Page text:
I ask to solve the following PDE:
$$u_{tt}-\triangle u=0$$ $$u(x,y,0)=x$$ $$u_t(x,y,0)=0$$
I know that the general solution to this equation is
$$u(x,t)=\displaystyle\frac{2}{3\pi t^2}\int_{B(x,t)}\displaystyle \frac{tg(y)+t^2h(y)+tDg(y)\cdot(y-x)}{(t^2-|y-x|^2)^{1/2}}$$
for $t>0$. This is given from the Evans.

Entries supplied:
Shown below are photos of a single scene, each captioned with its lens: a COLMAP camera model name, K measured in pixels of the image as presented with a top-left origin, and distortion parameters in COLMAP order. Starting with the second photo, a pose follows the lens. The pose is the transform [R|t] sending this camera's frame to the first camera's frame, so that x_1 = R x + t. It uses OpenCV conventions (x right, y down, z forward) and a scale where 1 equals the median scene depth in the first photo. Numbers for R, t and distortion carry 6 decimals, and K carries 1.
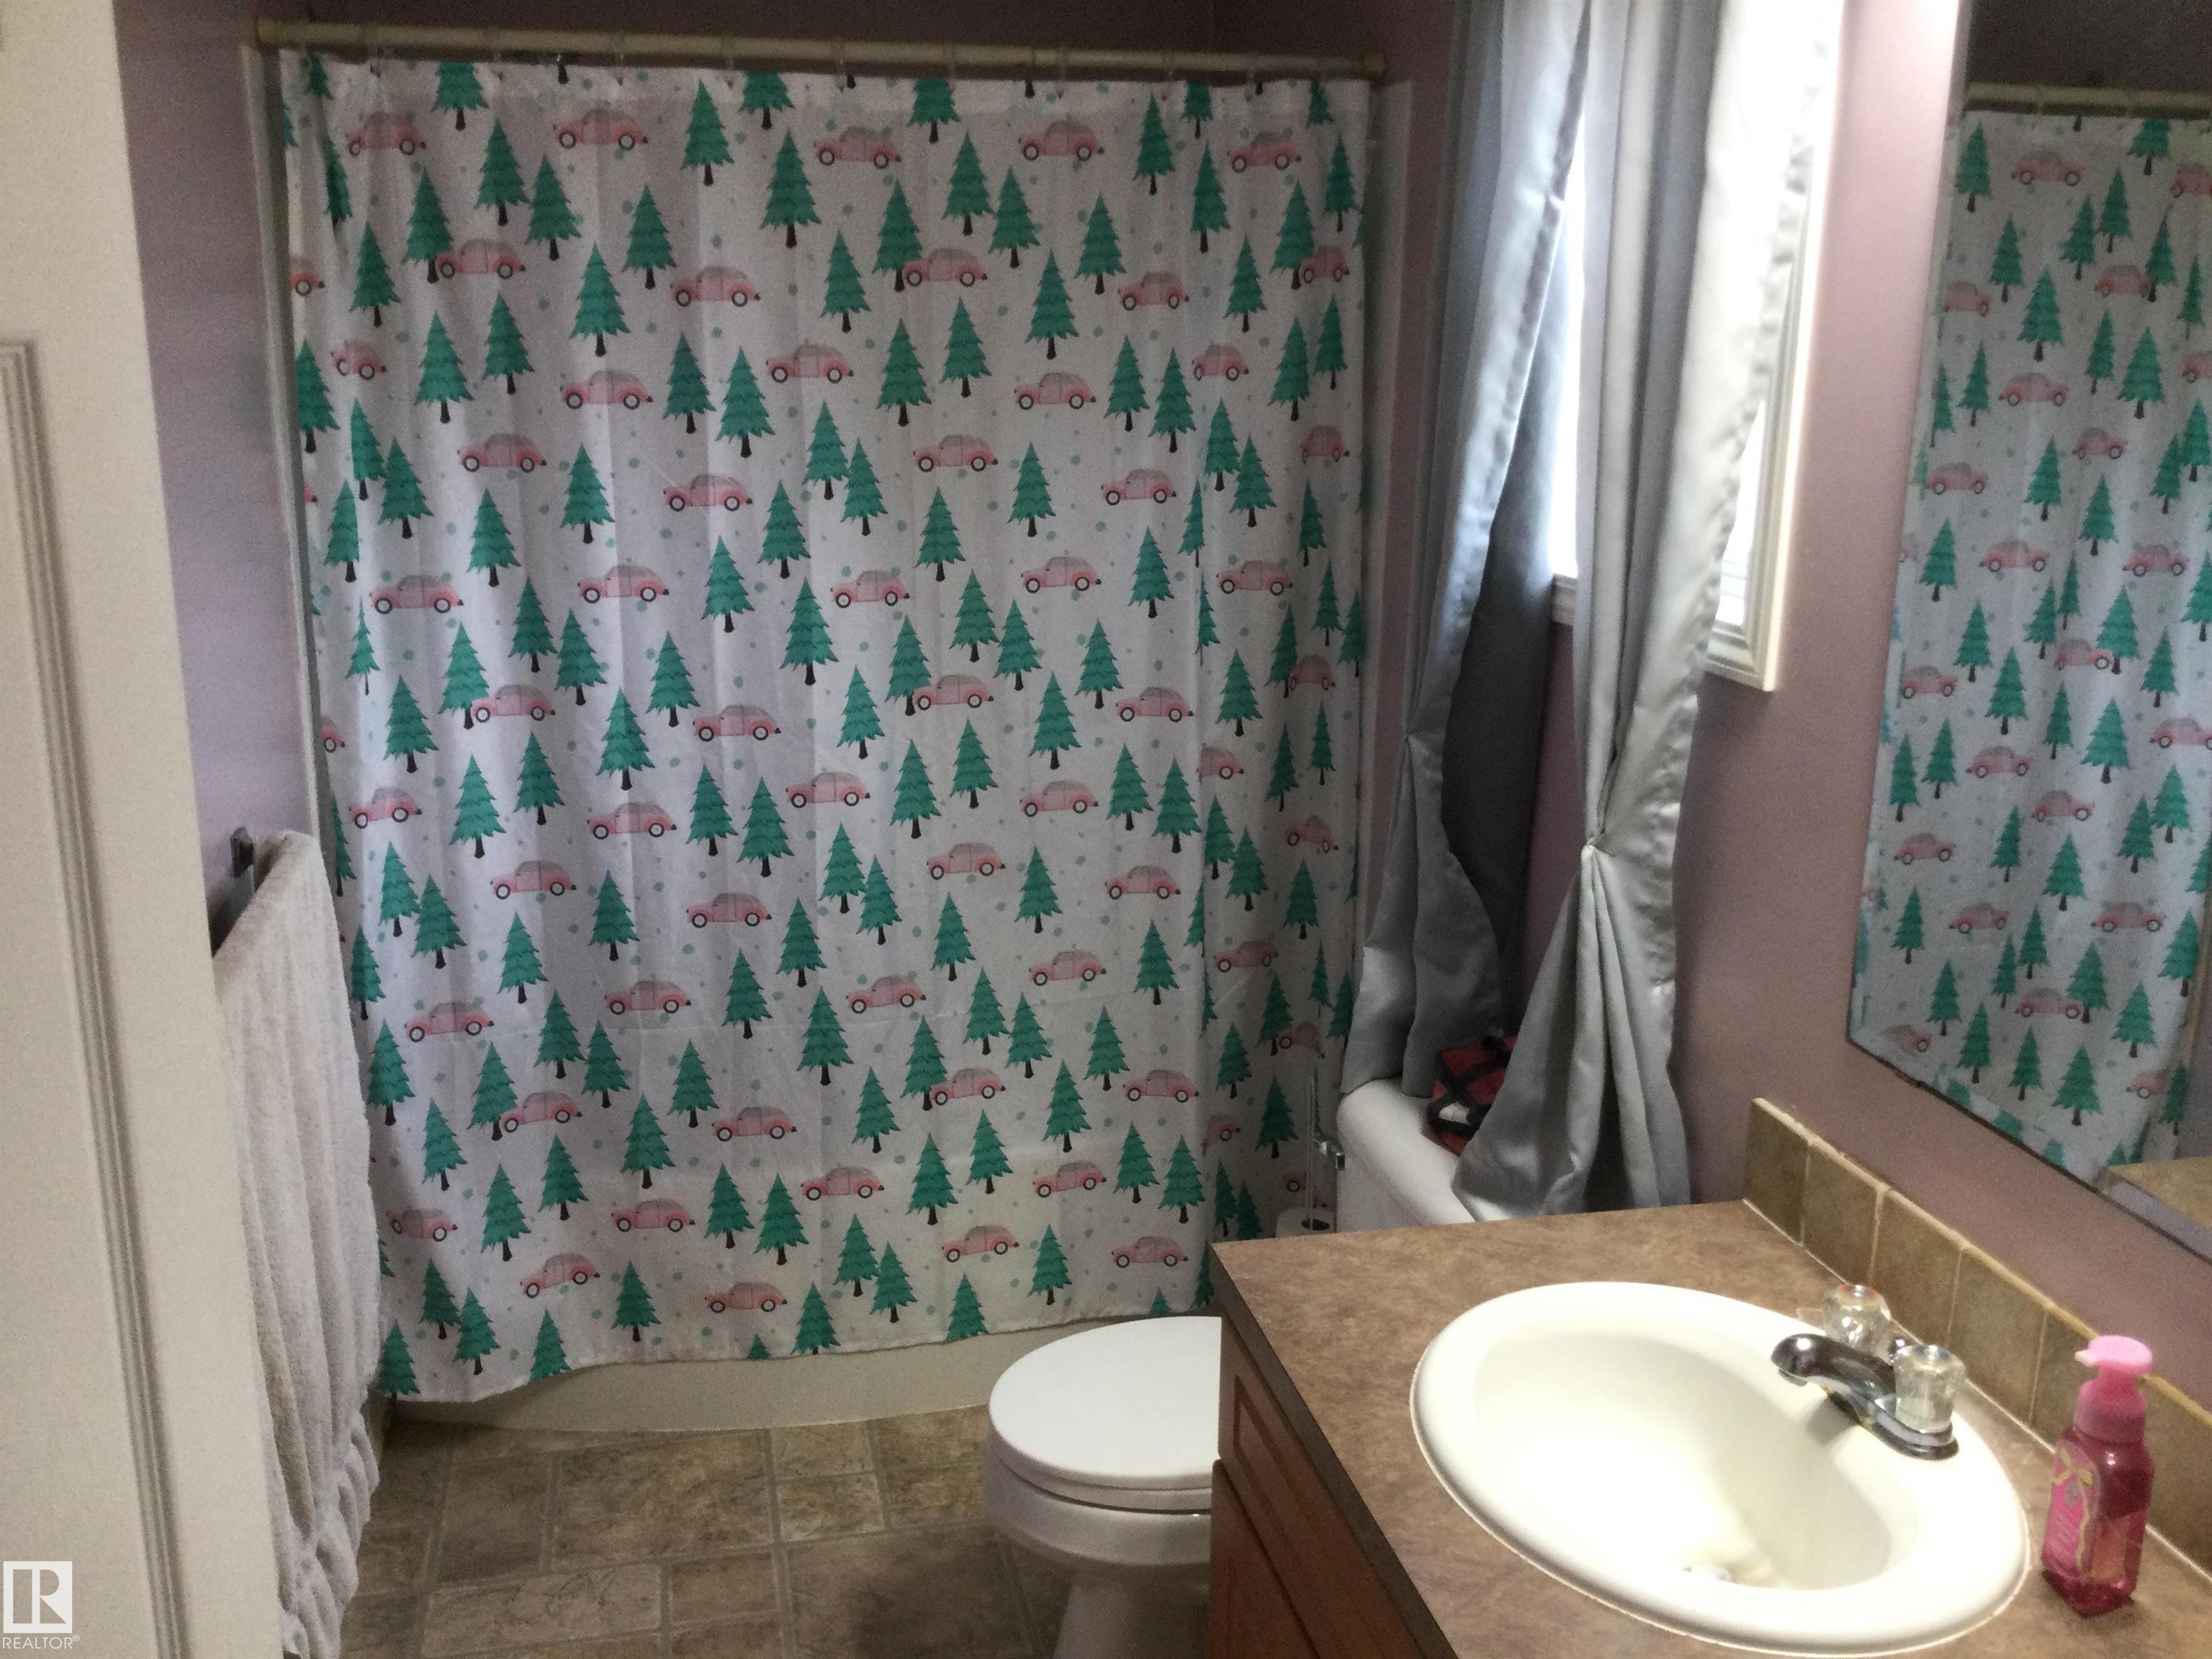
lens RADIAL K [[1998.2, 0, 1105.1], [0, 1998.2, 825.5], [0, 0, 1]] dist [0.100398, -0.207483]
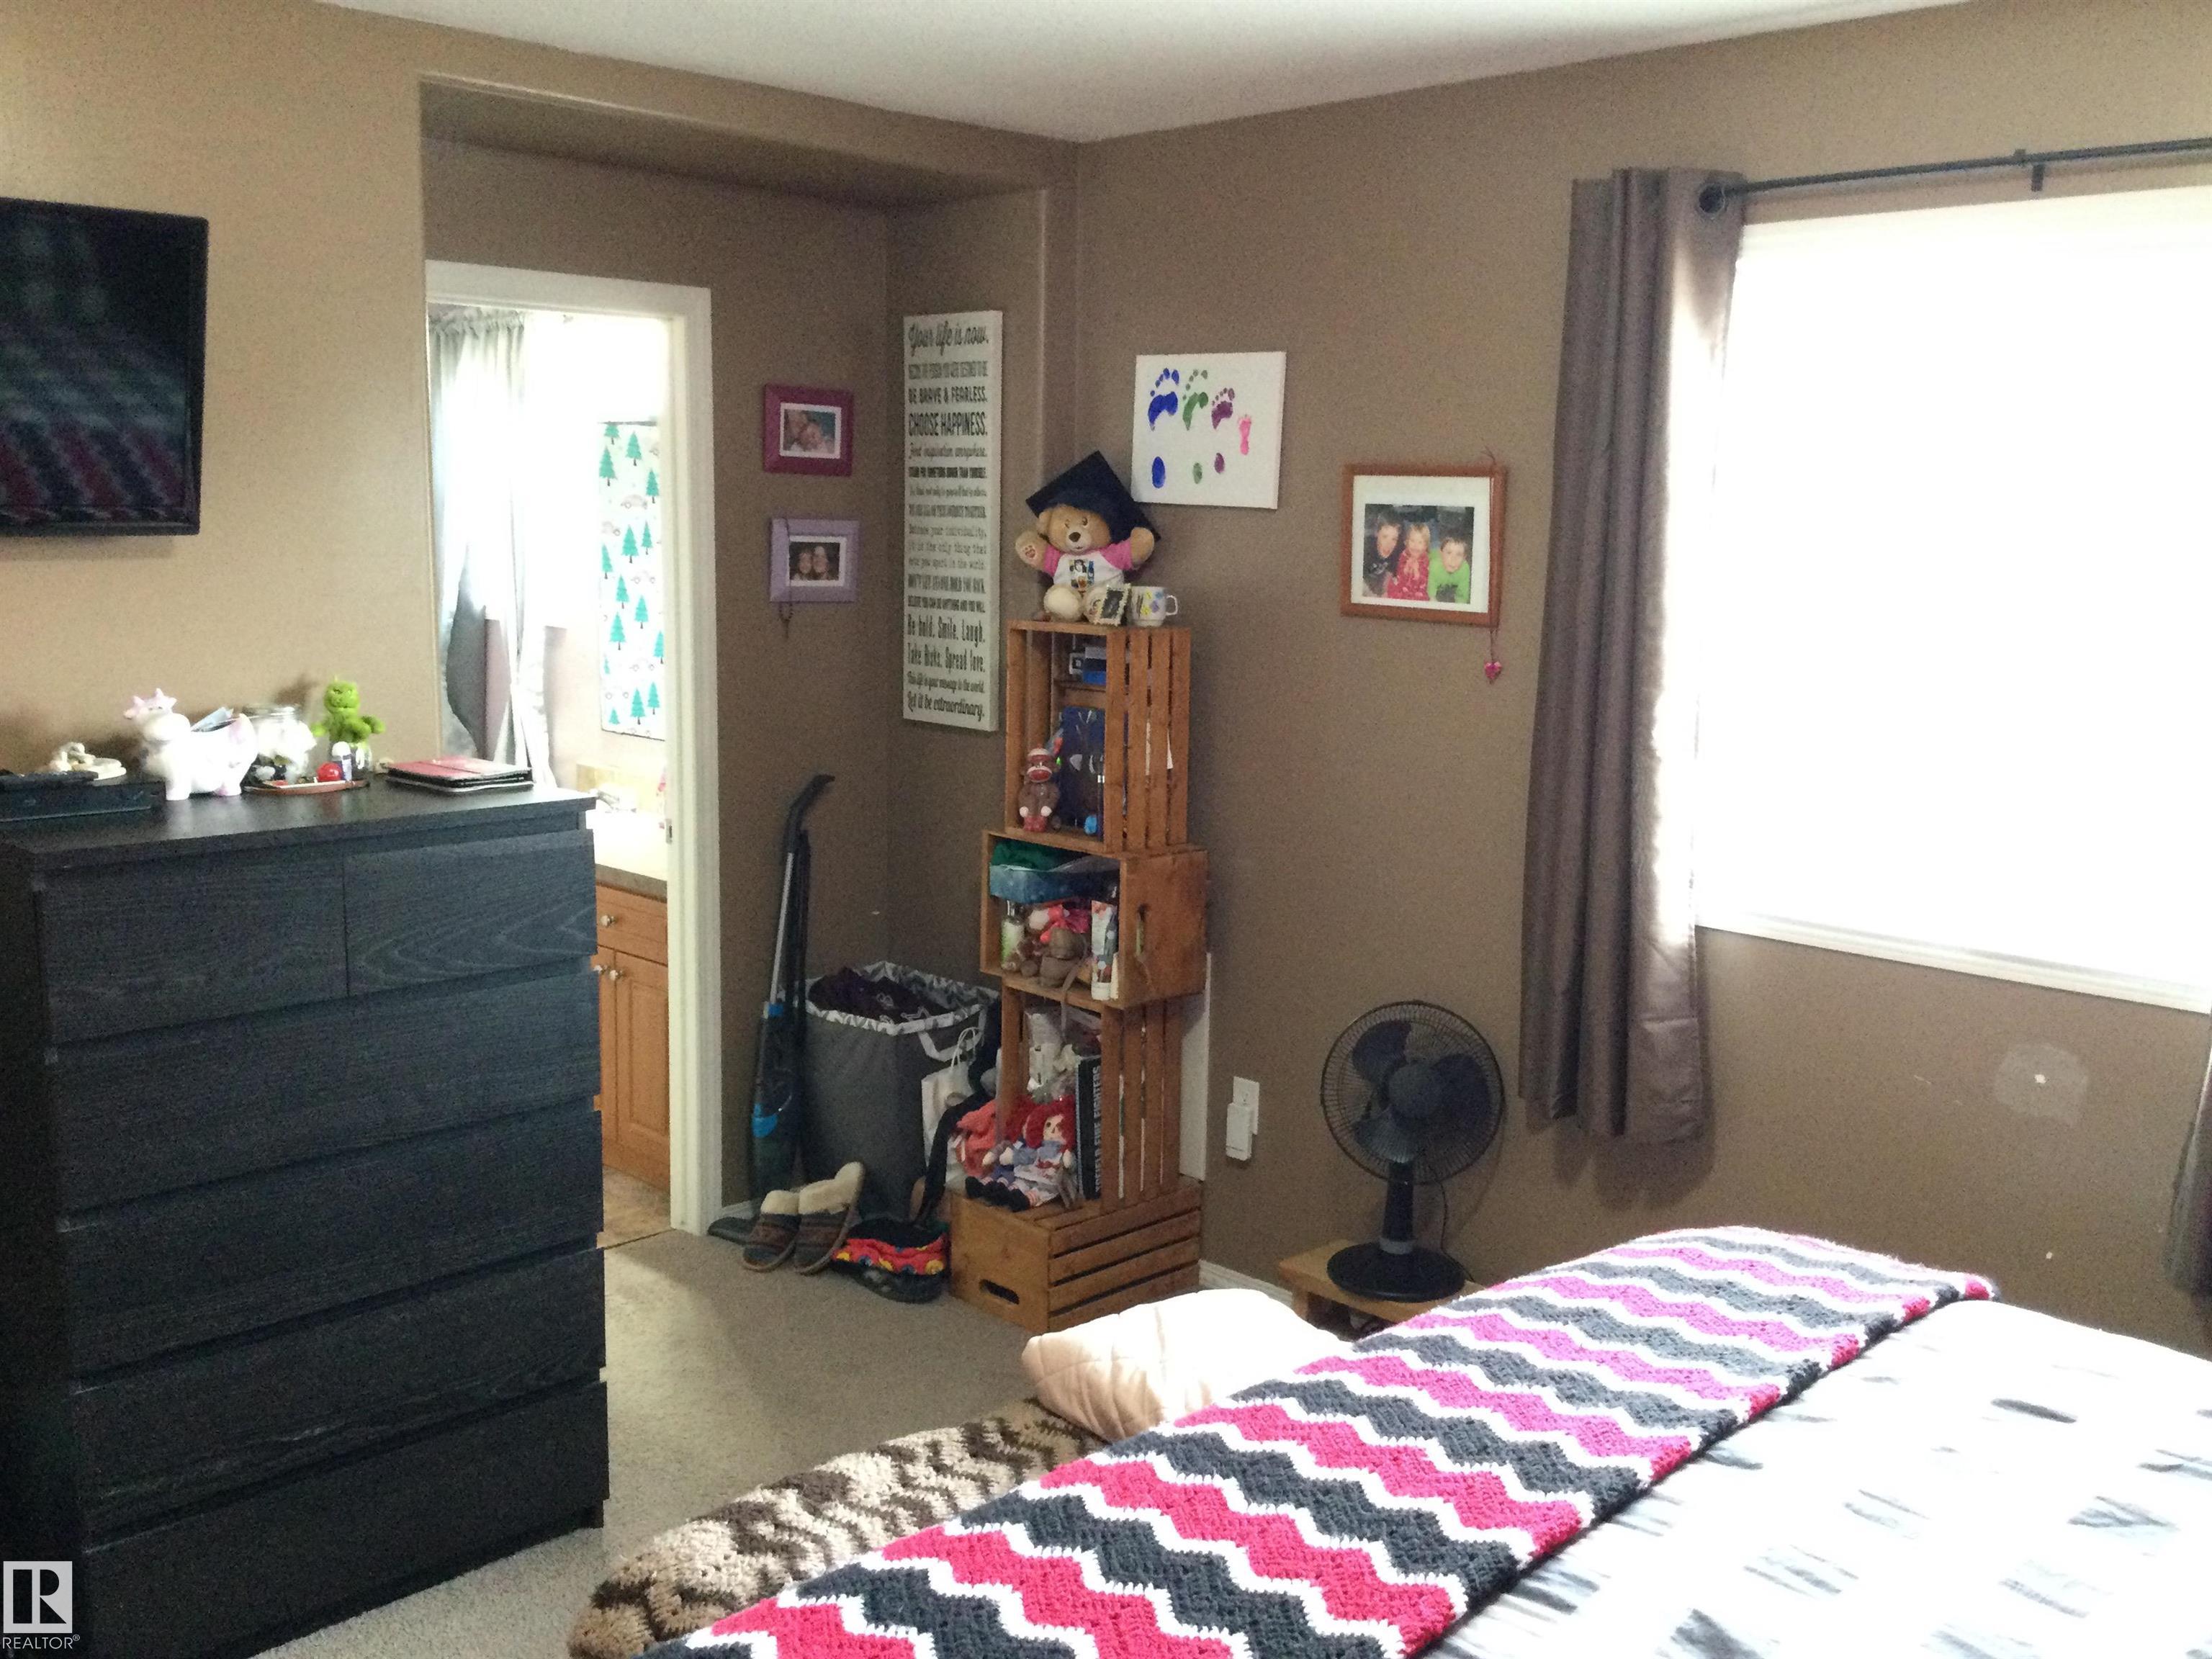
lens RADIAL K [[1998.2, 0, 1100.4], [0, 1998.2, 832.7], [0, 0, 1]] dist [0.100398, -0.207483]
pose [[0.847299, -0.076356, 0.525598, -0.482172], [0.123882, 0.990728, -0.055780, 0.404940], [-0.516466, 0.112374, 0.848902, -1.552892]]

---

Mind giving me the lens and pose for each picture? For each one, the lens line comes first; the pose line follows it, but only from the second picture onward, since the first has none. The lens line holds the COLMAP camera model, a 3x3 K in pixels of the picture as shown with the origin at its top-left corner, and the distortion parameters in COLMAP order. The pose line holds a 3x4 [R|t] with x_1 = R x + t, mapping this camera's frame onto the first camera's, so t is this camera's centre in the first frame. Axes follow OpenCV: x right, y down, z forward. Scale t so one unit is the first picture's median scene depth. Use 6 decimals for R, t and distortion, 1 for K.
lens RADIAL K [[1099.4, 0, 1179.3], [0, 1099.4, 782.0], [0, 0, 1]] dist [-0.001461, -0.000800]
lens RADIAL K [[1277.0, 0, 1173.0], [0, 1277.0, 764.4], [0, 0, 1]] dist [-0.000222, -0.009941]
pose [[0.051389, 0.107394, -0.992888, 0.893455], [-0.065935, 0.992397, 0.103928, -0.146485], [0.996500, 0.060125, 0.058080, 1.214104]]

What this exercise asks:
a. In the wave equation question, what source is the general solution formula said to come from?
b. Resume the wave equation question after its last sentence and carry it forward.

Written answers:
a. Evans

b.
Then I replace the values to get
$$u(x,t)=\displaystyle\frac{2}{3\pi t^2}\int_{B(x,t)}\displaystyle\frac{ty_1+t(1,0)\cdot(y-x)}{(t^2-|x-y|^2)^{1/2}}dy$$
taken $y=(y_1,y_2)$ and $x=(x_1,x_2)$
$$u(x,t)=\displaystyle\frac{2}{3\pi t^2}\int_{B(x,t)}\displaystyle\frac{2ty_1-tx_1}{(t^2-|x-y|^2)^{1/2}}dy$$
splitting this equation in two equations
$$u(x,t)=\displaystyle\frac{4}{3\pi t}\int_{B(x,t)}\displaystyle\frac{y_1}{(t^2-|x-y|^2)^{1/2}}dy-\displaystyle\frac{2x_1}{3\pi t}\int_{B(x,t)}\displaystyle\frac{1}{(t^2-|x-y|^2)^{1/2}}dy$$
I know how to solve the second equation using spherical coordinates, but how can I solve the first one? Any advice?
Thanks!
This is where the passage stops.